**What is needed**
Reproduce, without alteration, the portion of the material that begins with the line containing "图 0.6：将一个值从一个范围映射到另一个范围" and continues through the end of the material.

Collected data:
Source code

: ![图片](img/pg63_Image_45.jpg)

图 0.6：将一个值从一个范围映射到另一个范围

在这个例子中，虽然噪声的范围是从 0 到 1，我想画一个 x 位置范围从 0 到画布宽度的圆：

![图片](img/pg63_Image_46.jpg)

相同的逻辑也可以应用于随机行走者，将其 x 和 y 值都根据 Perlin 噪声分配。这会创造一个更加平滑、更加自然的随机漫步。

**Completed task**
图 0.6：将一个值从一个范围映射到另一个范围

在这个例子中，虽然噪声的范围是从 0 到 1，我想画一个 x 位置范围从 0 到画布宽度的圆：

![图片](img/pg63_Image_46.jpg)

相同的逻辑也可以应用于随机行走者，将其 x 和 y 值都根据 Perlin 噪声分配。这会创造一个更加平滑、更加自然的随机漫步。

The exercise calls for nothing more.